Supplied material below:
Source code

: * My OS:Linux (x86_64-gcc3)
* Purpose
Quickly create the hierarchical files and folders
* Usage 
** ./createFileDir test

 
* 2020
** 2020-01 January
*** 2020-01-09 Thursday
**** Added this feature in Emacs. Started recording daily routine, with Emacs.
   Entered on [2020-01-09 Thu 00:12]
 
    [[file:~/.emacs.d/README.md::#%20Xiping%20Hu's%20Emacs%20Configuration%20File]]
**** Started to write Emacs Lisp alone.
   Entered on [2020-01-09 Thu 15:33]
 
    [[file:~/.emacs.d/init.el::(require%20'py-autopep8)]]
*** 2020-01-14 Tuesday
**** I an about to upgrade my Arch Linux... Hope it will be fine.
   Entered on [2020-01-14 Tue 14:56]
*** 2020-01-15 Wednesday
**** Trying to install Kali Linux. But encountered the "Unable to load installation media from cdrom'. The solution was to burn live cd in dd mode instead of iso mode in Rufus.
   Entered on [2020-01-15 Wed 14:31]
End of Supplied material.
» **Activity**
Output each line of the listing above that has "Started".

» **Response to the exercise**
**** Added this feature in Emacs. Started recording daily routine, with Emacs.
**** Started to write Emacs Lisp alone.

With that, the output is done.